C’est à tort qu’on nomme » premiers » les arts africains exposés au musée du Louvre, à Paris. Remarquables sur le plan esthétique, ces oeuvres dégagent aussi toute la force d’un monde invisible, celui des symboles politiques et religieux qu’ils incarnent.
Une sélection de la collection d’Arts d’Afrique, d’Asie, d’Océanie et des Amériques, appartenant au musée du Quai Branly qui ouvrira ses portes en 2004, est présentée au Pavillon des Sessions du musée du Louvre, à Paris depuis avril 2000. Rassemblant près de cent vingt chefs-d’oeuvres issus des premières cultures de ces continents, cette sélection provient de collections publiques – celles du laboratoire d’ethnologie du musée de l’Homme, du musée National des Arts d’Afrique et d’Océanie et de certains musées territoriaux ou étrangers. Les querelles suscitées par l’entrée au Louvre de cet art que certains nomment « premier » ne sont rien à côté de la force dégagée par les objets eux-mêmes.

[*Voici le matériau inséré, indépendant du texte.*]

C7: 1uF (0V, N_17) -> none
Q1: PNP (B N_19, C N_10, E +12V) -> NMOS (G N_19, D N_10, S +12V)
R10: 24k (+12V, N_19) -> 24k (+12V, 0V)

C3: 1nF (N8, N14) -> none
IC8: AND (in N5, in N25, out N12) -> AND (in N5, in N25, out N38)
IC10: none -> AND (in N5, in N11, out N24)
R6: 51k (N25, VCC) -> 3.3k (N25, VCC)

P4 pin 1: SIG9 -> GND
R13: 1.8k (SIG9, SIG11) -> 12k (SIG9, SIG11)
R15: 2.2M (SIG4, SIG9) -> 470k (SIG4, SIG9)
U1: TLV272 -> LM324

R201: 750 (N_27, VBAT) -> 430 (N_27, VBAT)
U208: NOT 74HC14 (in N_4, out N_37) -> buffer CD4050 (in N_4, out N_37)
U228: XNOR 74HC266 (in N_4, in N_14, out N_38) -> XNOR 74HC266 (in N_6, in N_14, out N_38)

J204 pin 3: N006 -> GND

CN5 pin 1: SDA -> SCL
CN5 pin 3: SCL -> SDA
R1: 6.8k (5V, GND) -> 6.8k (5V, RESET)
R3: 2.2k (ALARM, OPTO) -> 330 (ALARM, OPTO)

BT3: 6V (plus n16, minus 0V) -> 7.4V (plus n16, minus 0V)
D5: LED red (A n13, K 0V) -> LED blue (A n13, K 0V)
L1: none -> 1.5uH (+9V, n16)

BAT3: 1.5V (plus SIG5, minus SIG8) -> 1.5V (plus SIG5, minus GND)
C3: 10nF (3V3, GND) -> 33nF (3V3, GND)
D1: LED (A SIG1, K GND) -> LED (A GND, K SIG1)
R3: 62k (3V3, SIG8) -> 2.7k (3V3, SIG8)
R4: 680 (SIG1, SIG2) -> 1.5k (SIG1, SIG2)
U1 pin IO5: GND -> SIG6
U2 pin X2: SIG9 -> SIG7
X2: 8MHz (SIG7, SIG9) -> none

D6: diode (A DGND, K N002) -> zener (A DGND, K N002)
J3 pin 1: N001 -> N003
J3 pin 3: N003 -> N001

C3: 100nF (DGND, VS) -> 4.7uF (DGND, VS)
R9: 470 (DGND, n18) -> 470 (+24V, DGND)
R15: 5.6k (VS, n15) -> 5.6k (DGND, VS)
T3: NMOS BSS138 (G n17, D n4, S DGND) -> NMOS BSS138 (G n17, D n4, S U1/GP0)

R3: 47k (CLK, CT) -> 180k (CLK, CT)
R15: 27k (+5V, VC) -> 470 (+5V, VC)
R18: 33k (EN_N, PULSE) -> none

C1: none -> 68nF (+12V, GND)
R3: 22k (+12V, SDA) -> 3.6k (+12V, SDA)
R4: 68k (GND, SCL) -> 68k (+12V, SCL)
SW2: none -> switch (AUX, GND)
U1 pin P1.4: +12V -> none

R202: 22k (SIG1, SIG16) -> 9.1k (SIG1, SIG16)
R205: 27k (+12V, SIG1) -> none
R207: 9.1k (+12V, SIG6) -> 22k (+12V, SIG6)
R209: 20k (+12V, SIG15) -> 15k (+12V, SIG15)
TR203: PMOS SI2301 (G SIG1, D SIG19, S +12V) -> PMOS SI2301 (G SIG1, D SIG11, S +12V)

Dans ces civilisations, le monde est double, à la fois visible et invisible. Le monde invisible, celui qui existe au-delà des apparences, est peuplé d’êtres que l’on nomme tour à tour dieux, esprits ou ancêtres. Tous possèdent des pouvoirs supérieurs à ceux des hommes. Ceux qui exercent le pouvoir dans le monde visible se réclament toujours d’un accès privilégié à ces êtres, et c’est cette relation qui rend légitime leur statut de puissants. C’est ainsi que nombre de chefs-d’oeuvres exposés au Pavillon des Sessions sont en fait des créations associées à l’exercice du pouvoir politique et destinés à glorifier les personnes qui l’incarnent.
Avoir du pouvoir politique, c’est être capable d’arbitrer les conflits particuliers au nom d’un intérêt commun, ce que symbolise, par exemple, un sceptre en ivoire Kongo, terminé par une tête de chien: un animal qui, dans l’ancien Congo, était considéré comme un être capable de traverser les mondes et de découvrir la vérité. La sculpture de la divinité de la guerre Gou, du Royaume du &Dahomey, remplissait elle aussi une fonction politique, doublée d’une fonction religieuse: elle recueillait les promesses d’action des guerriers partant en campagne qui désiraient obtenir protection du vodoun.
Recelant une partie du pouvoir, de la force et de l’esprit de leur propriétaire, ces pièces pouvaient faire l’objet d’un don exceptionnel à un autre clan, qui de ce fait emportait alors une part de l’être et de la substance du clan donateur. Les objets fonctionnaient comme des substituts matériels et magiques des personnes vivantes ou mortes.
« Premiers par rapport à quoi ? »
Une relation qu’explique Claude Savary, conservateur du Département Afrique du Musée d’Ethnographie de la Ville de Genève, dans son livre Objets de pouvoirs, ancienne magie bantou en Afrique centrale : « Dans nombre de cultures africaines, océaniennes ou amérindiennes, l’expression esthétique peut prendre toutes sortes de formes et répondre à des besoins collectifs différents des nôtres. Je ne suis pas opposé à une approche esthétique de ces objets, mais dans le respect de ce qu’ils représentent pour ceux qui les ont créés, appréciés et utilisés et non pas en fonction de nos propres émotions. »
L’auteur commente, un peu agacé, la notion « d’arts premiers »: « les historiens de l’art devraient cesser d’utiliser cette terminologie. Premiers par rapport à quoi, je vous le demande? Les peintures rupestres de Lascaux ou d’Altamira, vieilles de plusieurs dizaines de milliers d’années, seraient-elles des arts premiers ? Certainement pas, puisqu’on y relève tout à la fois une remarquable expression naturaliste et aussi d’autres éléments non moins remarquables, très stylisés, comme s’il s’agissait de signes et non pas d’une expression spontanée. »
Ici, l’oeuvre d’art vient s’inscrire dans l’ordre cosmique. Une visite au Pavillon des Sessions suffira pour comprendre que ces objets venus d’ailleurs n’ont rien à prouver ou à défendre vis-à-vis des arts occidentaux.